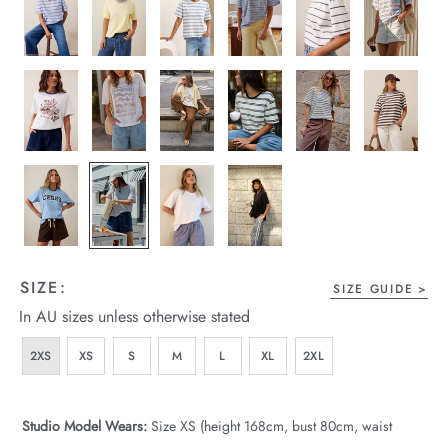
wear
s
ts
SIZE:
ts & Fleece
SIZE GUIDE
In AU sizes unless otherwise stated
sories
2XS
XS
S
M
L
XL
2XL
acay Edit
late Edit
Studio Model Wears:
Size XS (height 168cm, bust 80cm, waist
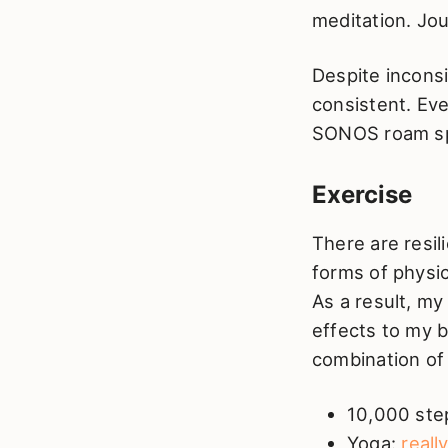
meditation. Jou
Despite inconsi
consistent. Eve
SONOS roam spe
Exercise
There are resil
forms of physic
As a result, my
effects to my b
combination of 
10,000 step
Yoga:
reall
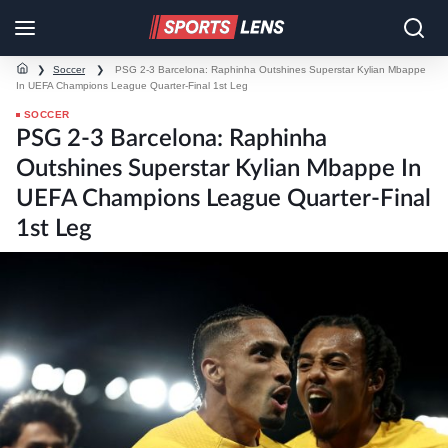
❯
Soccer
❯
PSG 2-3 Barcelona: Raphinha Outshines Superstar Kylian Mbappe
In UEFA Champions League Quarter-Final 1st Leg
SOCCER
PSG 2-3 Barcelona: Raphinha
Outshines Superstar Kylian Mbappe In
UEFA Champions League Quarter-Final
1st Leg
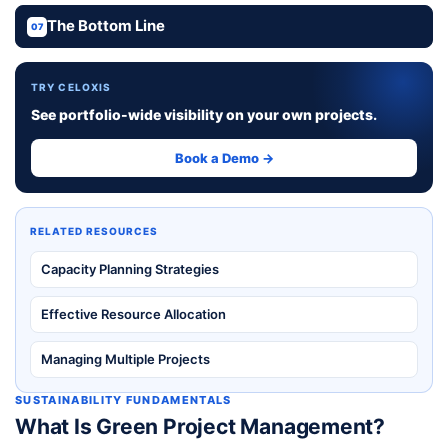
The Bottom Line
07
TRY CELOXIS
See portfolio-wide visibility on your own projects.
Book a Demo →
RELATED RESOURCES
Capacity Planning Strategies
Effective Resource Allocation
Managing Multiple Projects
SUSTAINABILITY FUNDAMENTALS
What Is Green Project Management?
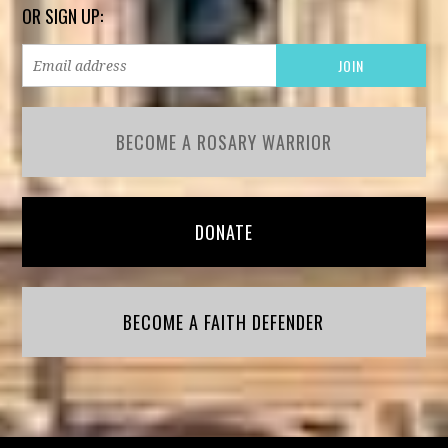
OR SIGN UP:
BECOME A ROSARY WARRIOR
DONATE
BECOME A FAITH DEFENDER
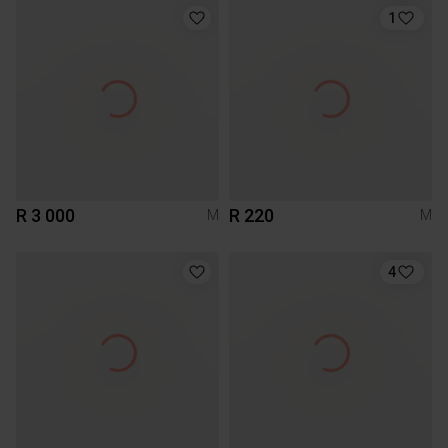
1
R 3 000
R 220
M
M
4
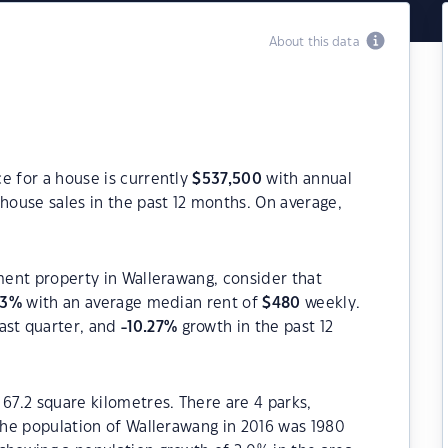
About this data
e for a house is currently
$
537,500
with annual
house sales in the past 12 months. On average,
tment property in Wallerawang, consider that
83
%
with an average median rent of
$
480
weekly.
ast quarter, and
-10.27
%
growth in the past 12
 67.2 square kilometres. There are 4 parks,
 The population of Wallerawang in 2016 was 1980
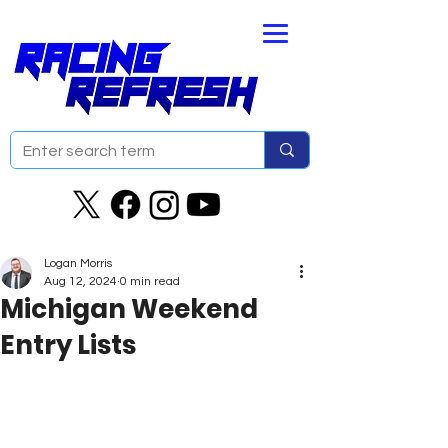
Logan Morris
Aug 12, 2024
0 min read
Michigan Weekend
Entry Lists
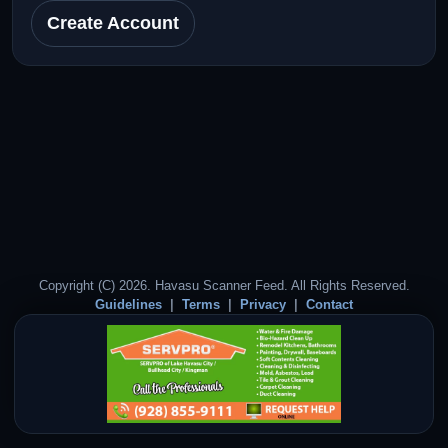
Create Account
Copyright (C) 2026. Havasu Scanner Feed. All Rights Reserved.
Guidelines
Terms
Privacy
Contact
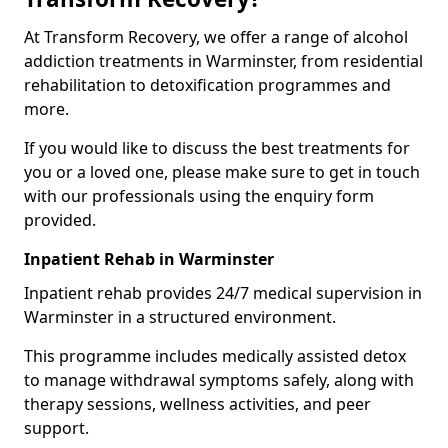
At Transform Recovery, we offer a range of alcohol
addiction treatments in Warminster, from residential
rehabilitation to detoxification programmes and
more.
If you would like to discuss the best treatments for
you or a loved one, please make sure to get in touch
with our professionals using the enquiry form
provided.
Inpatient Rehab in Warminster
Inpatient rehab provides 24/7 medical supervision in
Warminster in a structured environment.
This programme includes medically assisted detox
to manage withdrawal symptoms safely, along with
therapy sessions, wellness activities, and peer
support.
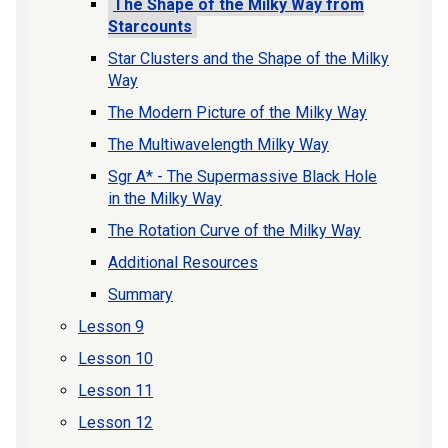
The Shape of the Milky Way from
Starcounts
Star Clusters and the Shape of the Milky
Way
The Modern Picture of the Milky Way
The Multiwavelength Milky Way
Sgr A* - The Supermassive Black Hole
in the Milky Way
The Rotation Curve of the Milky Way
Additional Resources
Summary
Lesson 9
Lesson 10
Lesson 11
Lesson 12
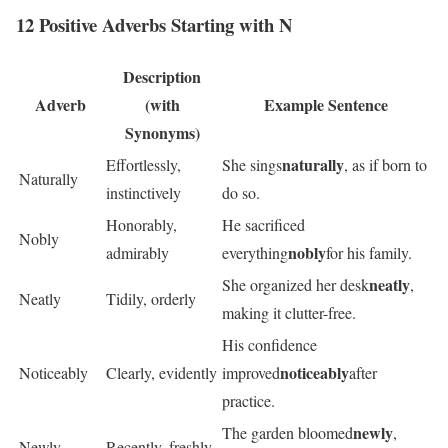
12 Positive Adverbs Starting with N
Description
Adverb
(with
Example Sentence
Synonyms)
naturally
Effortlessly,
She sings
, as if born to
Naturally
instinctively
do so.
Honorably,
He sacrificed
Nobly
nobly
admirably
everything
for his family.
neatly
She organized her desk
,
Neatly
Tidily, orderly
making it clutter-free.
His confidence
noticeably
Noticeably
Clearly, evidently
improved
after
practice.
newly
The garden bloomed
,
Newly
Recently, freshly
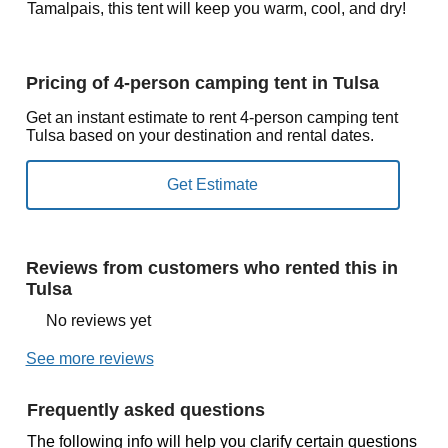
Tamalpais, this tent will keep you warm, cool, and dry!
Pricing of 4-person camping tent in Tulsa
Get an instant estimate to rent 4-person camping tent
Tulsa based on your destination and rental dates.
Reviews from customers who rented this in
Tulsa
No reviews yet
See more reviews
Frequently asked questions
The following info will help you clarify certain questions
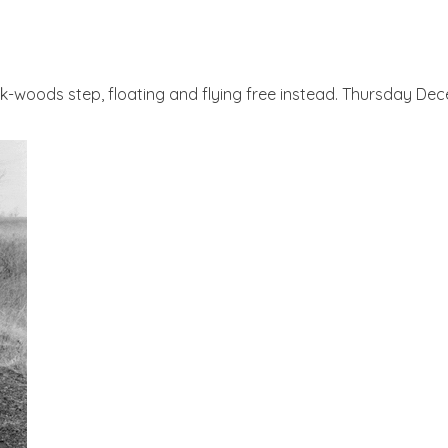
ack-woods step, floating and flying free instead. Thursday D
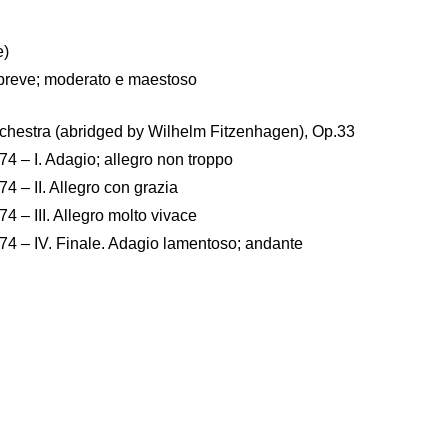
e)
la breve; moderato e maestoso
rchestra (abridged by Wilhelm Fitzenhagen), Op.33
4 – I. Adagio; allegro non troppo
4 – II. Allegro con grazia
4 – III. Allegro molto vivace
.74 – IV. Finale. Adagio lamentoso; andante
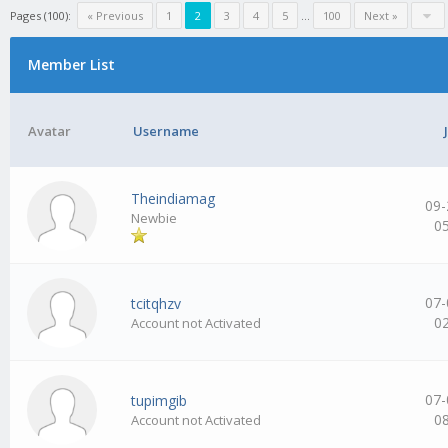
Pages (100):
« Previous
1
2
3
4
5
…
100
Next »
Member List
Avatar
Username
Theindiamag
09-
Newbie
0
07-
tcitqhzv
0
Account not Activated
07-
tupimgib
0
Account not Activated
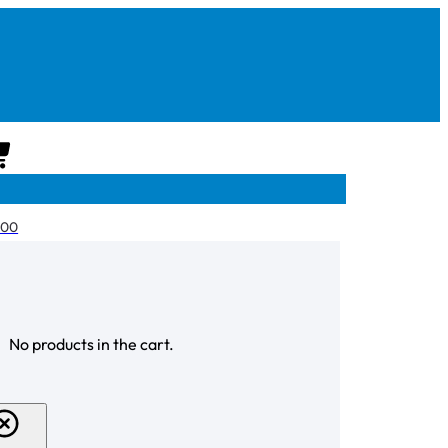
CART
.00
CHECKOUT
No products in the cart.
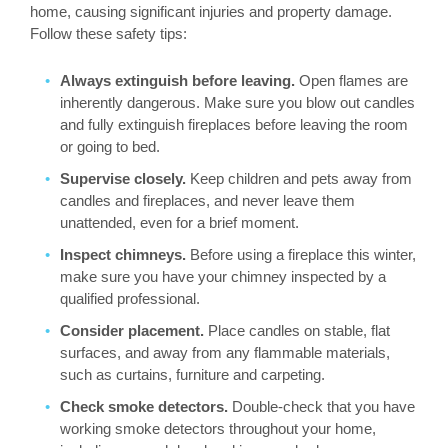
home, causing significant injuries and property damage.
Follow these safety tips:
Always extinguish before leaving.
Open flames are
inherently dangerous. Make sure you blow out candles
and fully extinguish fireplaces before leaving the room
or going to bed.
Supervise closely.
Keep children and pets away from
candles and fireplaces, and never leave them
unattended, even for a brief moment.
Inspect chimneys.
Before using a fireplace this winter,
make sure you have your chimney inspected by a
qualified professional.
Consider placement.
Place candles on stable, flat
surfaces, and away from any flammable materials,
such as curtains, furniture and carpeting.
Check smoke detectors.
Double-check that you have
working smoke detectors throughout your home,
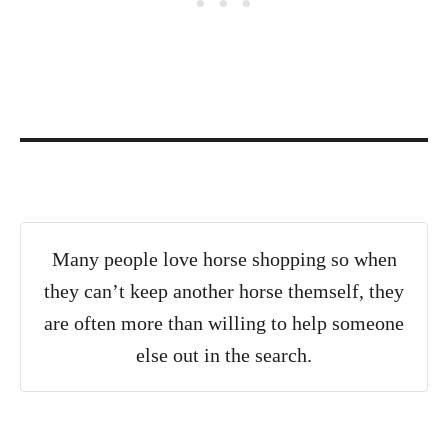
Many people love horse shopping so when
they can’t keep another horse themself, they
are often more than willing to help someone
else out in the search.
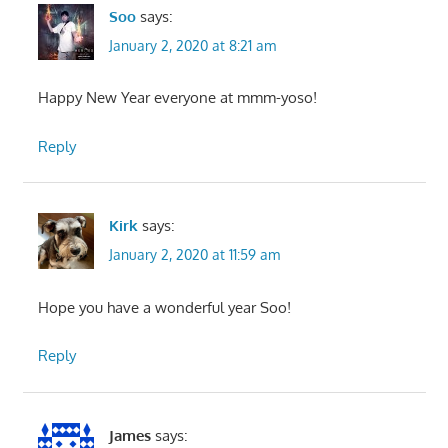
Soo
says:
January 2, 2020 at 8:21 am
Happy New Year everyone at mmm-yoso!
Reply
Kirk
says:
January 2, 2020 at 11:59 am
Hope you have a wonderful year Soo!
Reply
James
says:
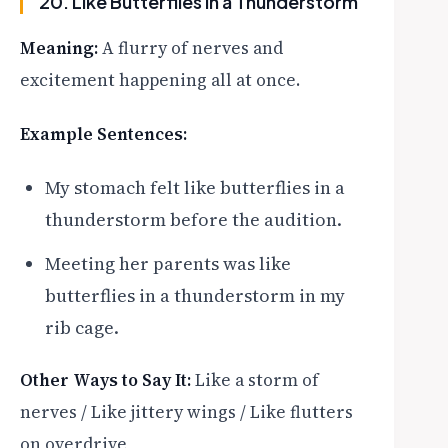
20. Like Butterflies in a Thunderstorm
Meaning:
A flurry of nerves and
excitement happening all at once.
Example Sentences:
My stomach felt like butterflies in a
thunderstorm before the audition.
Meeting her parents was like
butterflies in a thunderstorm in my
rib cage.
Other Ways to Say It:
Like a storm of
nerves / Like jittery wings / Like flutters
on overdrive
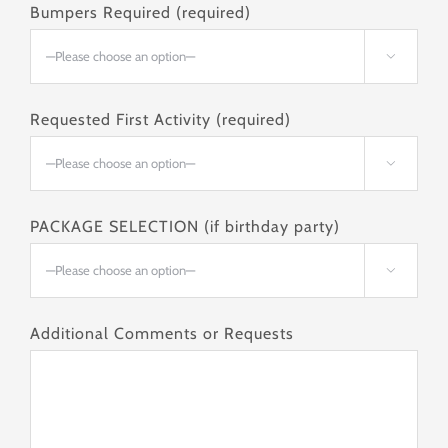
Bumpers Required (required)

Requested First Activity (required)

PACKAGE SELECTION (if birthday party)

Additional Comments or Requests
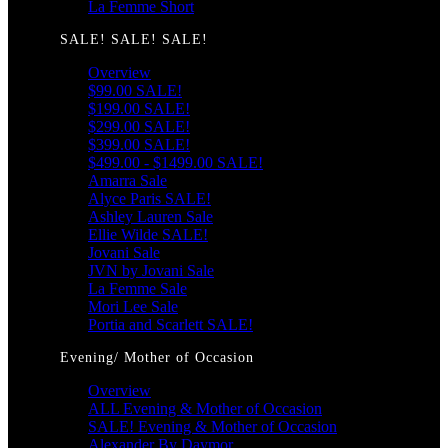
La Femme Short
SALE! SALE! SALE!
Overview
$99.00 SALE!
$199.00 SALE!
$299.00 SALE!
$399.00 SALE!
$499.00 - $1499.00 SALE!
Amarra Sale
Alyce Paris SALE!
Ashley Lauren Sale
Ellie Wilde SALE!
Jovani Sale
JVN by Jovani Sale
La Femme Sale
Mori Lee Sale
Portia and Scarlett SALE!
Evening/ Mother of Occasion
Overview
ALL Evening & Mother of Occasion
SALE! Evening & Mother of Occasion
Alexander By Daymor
■ ■ ■ ■
▶ _WHAT YOU HAVE TO DO_:
Rewrite the data between the lines holding "Logan Morris" and "Recently, freshly", inclusive, replacing "peer" with "group" and leaving everything else unchanged. Omit the pictures from your answer.

▶ _OUTPUT OF THE EXERCISE_:
Logan Morris
Aug 12, 2024
0 min read
Michigan Weekend
Entry Lists
Create Account
Copyright (C) 2026. Havasu Scanner Feed. All Rights Reserved.
Guidelines
Terms
Privacy
Contact
At Transform Recovery, we offer a range of alcohol
addiction treatments in Warminster, from residential
rehabilitation to detoxification programmes and
more.
If you would like to discuss the best treatments for
you or a loved one, please make sure to get in touch
with our professionals using the enquiry form
provided.
Inpatient Rehab in Warminster
Inpatient rehab provides 24/7 medical supervision in
Warminster in a structured environment.
This programme includes medically assisted detox
to manage withdrawal symptoms safely, along with
therapy sessions, wellness activities, and group
support.
The Shape of the Milky Way from
Starcounts
Star Clusters and the Shape of the Milky
Way
The Modern Picture of the Milky Way
The Multiwavelength Milky Way
Sgr A* - The Supermassive Black Hole
in the Milky Way
The Rotation Curve of the Milky Way
Additional Resources
Summary
Lesson 9
Lesson 10
Lesson 11
Lesson 12
12 Positive Adverbs Starting with N
Description
Adverb
(with
Example Sentence
Synonyms)
naturally
Effortlessly,
She sings
, as if born to
Naturally
instinctively
do so.
Honorably,
He sacrificed
Nobly
nobly
admirably
everything
for his family.
neatly
She organized her desk
,
Neatly
Tidily, orderly
making it clutter-free.
His confidence
noticeably
Noticeably
Clearly, evidently
improved
after
practice.
newly
The garden bloomed
,
Newly
Recently, freshly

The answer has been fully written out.